GIVEN INFORMATION section start
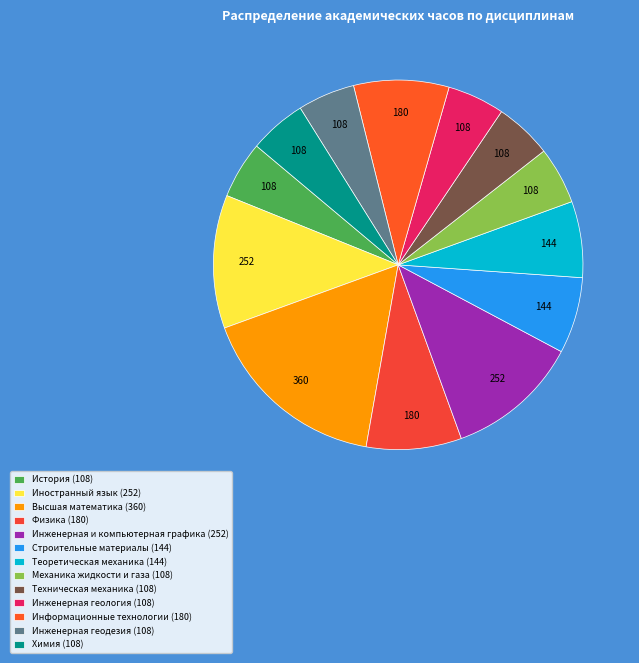

To the nearest percent, what is the average slice percentage?

8%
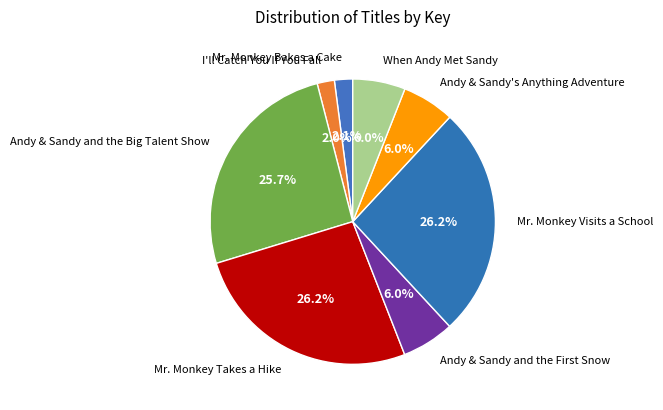

Between I'll Catch You If You Fall and When Andy Met Sandy, which is larger?

When Andy Met Sandy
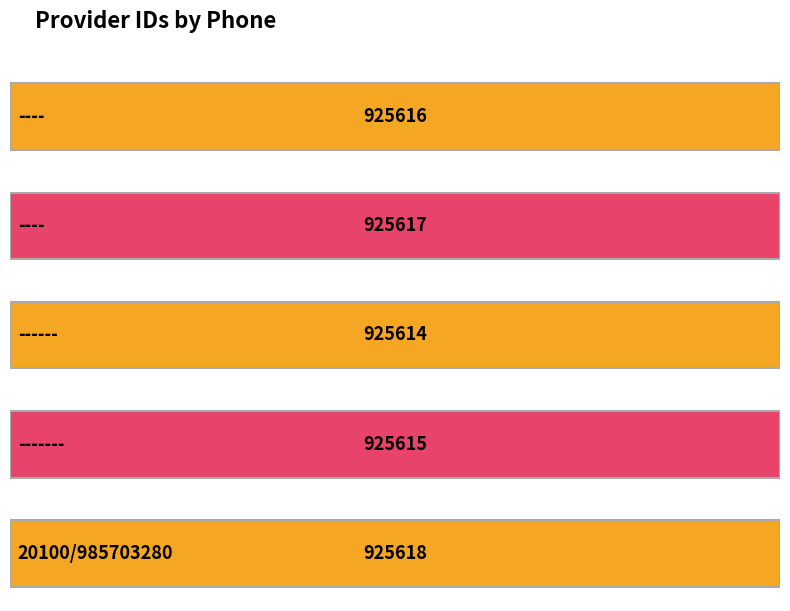

Reading left to right, extract all data points from this chart.

----=925616	----=925617	------=925614	-------=925615	20100/985703280=925618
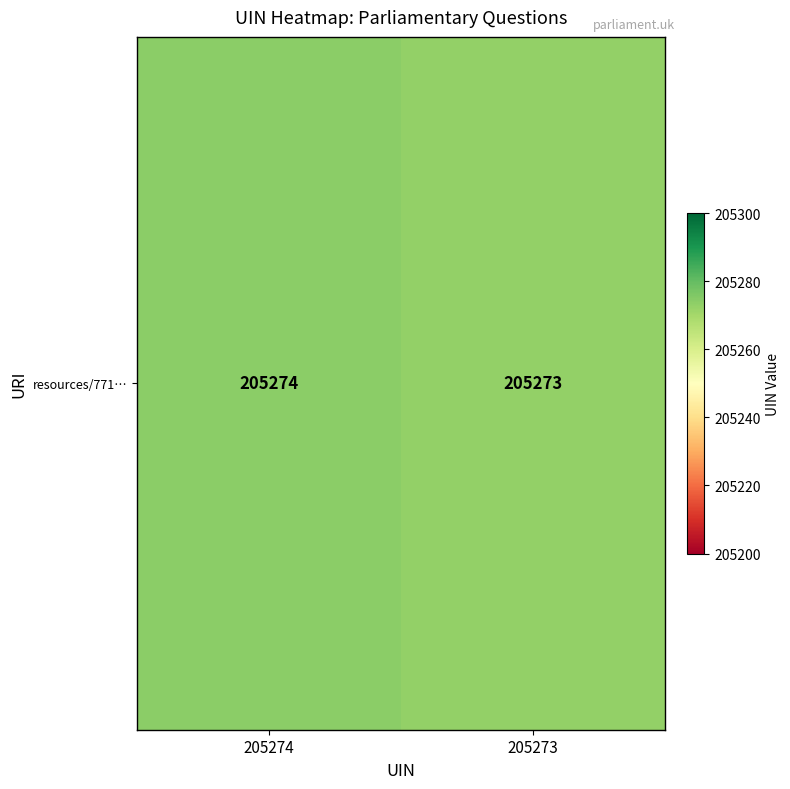

The value at 205273 is 205273. True or false?

True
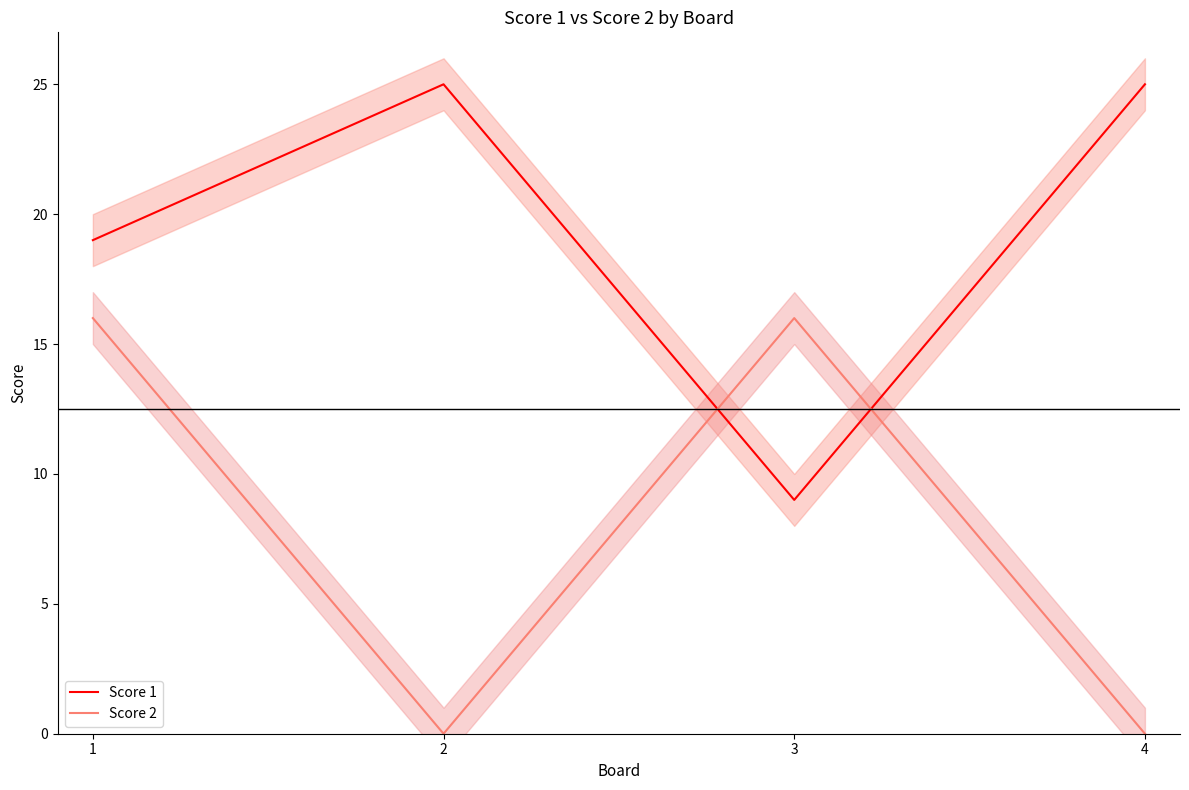

Which series has the widest spread of values?

Score 1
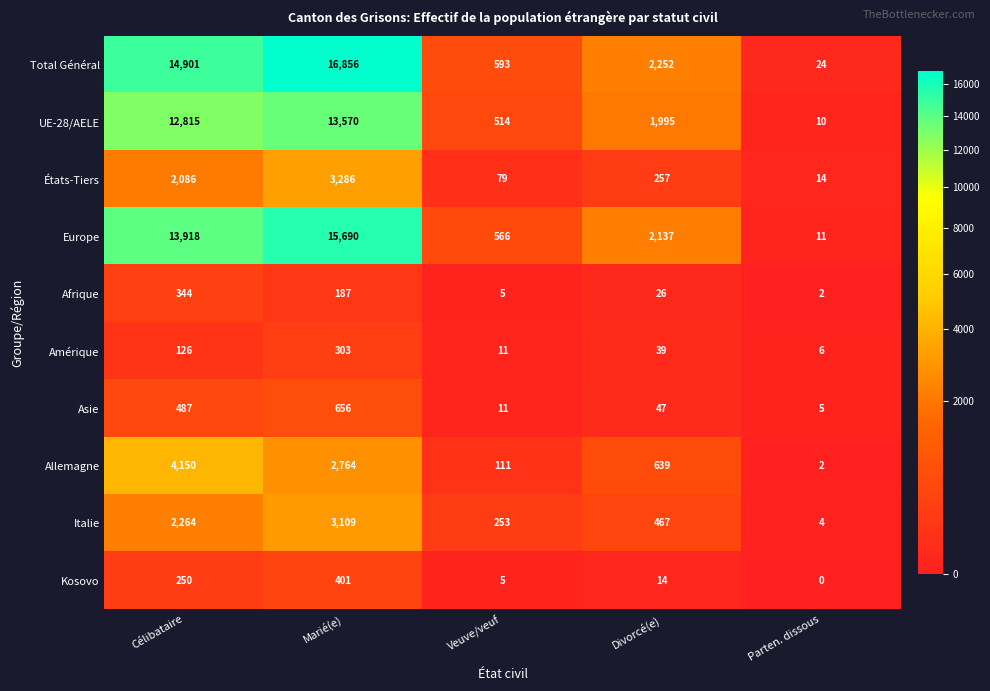

What is the difference between the Europe values at Parten. dissous and Marié(e)?

15679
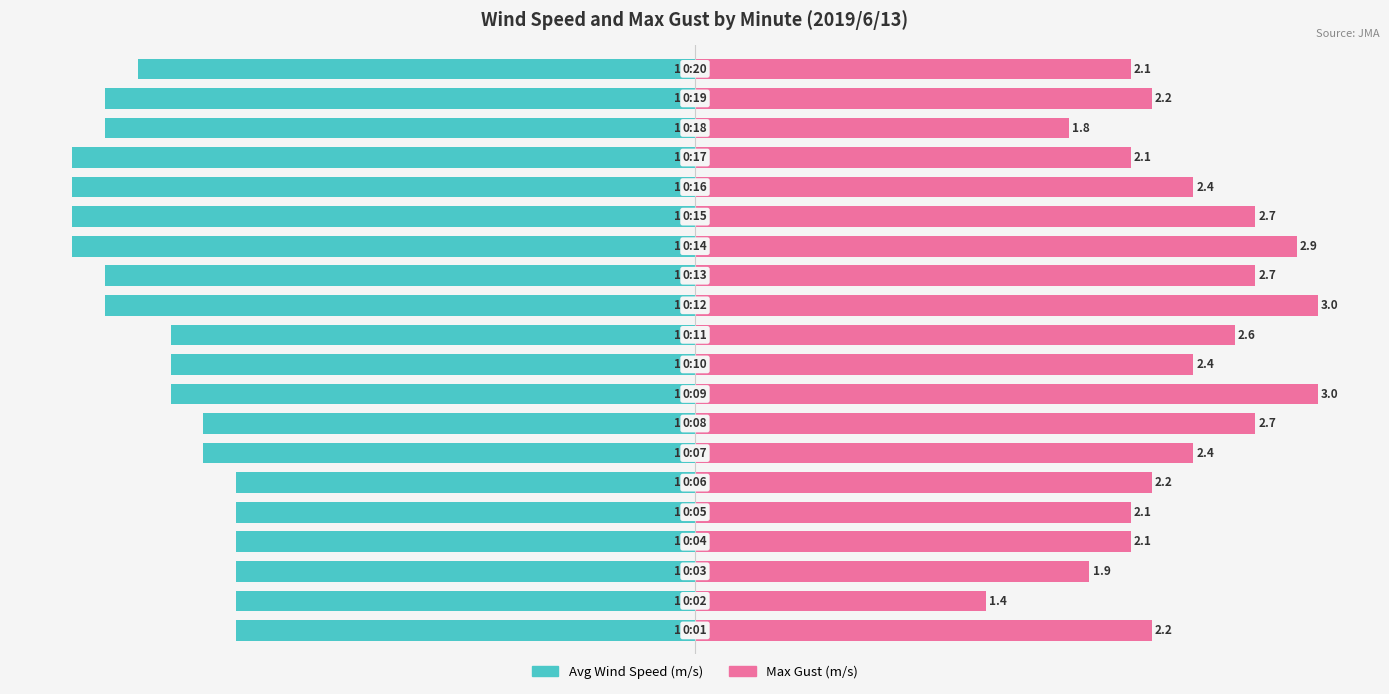

Rank the series by their maximum value, from lowest to highest.

Avg Wind Speed, Max Gust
GIVEN INFORMATION section end
- **EXERCISE**:
Report how many lines in the data above contain the word "Sandy", giving only the number.

- **EXPECTED ANSWER**:
2